NFS on NFS?

Eric Anderson anderson at freebsd.org
Tue Jul 17 15:59:45 UTC 2007


Rick Macklem wrote:
> 
> 
> On Tue, 17 Jul 2007, Eric Anderson wrote:
> 
>> Here's what I'd like to do:
>>
>> - Mount NFS export from filer 'A'
>> - Export that mountpoint to clients via NFS
>>
>> I've already tried it, and it doesn't quite work.  FreeBSD allows me 
>> to export it (doing tricks like null mounting the NFS mounted 
>> directory on a different directory, etc).  But when a client mounts 
>> it, it has issues.
>>
>> Does anyone know if this is a reasonable problem to solve for FreeBSD, 
>> or is it so much work that it isn't worth it?
>>
>> Oh, and please - I understand the implications of doing such a thing, 
>> no worries, I still want to.
>>
> Since this wasn't allowed for NFSv2 and 3 (due to issues such as
> providing a T stable file handle), clients probably won't handle
> it well.
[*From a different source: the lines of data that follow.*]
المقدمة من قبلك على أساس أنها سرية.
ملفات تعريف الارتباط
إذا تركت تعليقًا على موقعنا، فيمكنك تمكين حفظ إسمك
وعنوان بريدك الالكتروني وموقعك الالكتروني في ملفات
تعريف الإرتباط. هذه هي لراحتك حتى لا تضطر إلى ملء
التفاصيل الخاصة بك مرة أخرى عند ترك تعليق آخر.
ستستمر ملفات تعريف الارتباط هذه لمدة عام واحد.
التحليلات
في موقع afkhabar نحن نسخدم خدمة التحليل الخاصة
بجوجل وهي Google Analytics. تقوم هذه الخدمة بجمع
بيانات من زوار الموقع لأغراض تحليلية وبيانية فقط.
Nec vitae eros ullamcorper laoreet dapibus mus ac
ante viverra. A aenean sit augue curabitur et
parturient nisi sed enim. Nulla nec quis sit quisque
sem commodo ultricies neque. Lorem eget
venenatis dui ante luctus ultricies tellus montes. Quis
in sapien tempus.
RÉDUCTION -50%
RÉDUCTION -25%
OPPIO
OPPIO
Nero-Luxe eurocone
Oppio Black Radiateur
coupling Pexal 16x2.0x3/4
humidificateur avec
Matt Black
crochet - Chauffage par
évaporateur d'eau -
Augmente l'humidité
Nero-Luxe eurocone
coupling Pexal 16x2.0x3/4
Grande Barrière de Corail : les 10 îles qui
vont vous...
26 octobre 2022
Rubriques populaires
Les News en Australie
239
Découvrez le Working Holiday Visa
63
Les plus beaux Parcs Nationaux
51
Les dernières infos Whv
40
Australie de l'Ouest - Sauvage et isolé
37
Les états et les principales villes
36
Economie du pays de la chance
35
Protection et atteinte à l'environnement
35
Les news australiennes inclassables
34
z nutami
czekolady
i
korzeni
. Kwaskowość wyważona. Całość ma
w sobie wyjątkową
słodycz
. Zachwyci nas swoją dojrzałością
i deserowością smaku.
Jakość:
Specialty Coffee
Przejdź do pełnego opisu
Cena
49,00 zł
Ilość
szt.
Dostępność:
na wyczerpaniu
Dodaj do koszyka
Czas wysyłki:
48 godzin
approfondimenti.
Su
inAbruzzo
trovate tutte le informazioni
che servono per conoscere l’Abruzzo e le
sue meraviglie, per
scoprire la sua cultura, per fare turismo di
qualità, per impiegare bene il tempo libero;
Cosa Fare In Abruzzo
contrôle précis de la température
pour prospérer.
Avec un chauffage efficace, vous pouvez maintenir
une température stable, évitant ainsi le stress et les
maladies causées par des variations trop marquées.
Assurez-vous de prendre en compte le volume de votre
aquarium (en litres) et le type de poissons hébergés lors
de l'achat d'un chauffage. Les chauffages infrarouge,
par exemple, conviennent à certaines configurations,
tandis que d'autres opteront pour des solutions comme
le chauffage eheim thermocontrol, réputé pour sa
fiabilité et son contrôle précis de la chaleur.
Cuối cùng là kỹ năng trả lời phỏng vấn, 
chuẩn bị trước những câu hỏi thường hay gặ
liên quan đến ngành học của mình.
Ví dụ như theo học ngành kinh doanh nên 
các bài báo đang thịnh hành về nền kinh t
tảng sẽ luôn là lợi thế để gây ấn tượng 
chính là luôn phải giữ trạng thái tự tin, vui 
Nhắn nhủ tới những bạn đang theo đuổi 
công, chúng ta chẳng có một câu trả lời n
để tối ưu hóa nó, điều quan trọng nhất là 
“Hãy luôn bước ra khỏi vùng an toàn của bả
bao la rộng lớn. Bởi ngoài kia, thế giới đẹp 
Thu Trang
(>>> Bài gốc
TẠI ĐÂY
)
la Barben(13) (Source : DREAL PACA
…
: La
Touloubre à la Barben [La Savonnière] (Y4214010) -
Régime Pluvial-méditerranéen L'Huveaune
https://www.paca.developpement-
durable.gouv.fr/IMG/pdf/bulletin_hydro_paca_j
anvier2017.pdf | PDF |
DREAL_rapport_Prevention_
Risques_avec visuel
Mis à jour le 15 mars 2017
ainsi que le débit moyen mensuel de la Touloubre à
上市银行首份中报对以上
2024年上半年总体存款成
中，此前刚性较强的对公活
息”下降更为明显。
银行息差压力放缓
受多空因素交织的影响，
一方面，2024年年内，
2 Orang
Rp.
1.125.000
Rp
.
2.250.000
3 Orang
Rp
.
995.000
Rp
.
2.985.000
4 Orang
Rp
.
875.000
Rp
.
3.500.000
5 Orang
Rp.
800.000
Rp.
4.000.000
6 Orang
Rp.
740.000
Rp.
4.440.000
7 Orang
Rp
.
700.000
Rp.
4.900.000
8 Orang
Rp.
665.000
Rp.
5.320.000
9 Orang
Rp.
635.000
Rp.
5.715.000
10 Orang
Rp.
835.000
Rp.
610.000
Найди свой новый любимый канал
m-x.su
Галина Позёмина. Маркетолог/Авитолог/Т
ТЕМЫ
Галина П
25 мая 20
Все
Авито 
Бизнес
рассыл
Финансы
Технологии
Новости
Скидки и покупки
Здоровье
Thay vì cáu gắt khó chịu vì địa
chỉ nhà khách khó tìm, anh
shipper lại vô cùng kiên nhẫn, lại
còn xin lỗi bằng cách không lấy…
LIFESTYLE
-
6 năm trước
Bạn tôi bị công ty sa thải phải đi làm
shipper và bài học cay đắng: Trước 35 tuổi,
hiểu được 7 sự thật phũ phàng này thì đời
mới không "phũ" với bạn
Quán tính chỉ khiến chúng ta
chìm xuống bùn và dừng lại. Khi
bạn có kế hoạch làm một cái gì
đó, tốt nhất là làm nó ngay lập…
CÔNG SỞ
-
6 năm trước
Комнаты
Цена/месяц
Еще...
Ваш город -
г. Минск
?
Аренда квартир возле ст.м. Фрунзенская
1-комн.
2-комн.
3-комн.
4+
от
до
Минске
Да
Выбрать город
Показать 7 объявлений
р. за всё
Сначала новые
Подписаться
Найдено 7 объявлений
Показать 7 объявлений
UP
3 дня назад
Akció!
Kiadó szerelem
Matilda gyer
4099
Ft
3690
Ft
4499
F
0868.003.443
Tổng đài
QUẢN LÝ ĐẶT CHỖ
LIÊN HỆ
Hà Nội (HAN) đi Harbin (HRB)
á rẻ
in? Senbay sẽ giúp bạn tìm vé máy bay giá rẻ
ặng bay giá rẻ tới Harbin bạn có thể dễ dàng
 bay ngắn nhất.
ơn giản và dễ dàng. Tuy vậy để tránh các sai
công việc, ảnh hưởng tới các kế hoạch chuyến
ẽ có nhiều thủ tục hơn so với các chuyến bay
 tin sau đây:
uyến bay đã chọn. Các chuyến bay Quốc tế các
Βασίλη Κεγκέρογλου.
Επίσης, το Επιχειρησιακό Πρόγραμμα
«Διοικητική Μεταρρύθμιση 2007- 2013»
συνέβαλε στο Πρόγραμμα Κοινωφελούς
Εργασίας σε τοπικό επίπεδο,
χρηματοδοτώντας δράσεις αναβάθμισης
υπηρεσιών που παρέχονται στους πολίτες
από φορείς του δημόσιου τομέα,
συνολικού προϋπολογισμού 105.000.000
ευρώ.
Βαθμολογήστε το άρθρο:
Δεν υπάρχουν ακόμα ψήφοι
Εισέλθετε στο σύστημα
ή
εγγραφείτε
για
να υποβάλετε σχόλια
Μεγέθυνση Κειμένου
In general, NFSv2 and 3 clients will get really confused
> when the fsid or fid changes and break in subtle ways if the file
> handle is not T stable (refers to that file only, including long
> after the file is deleted).

Is that really true?  It looked like the NFS handle was created by 
various file system goo, which could come up again some time in the 
future.  For instance, file a file systems inode table, rm all the 
files, do it again (with different data in the files).  Wouldn't the NFS 
handle look the same to the client then, but be a different file?  Or 
when we say 'file' do we mean 'inode' on a file system?

Also, by 'T stable', does 'T' mean 'time' here?

I'm not certain I completely understand why the clients would get 
confused.  Wouldn't it look something like this:

[File system->NFS server->NFS handle]
                |
                V
[NFS client->virtual file system->NFS server->NFS handle2]
                |
                V
[NFS Client->virtual file system->application]


> NFSv4 does allow mount point crossings (fsid to change), but some
> clients, such as Solaris10 are confused by it.
> 
> An easier solution might be to write a simple proxy that just forwards
> the RPC requests/replies to the actual server.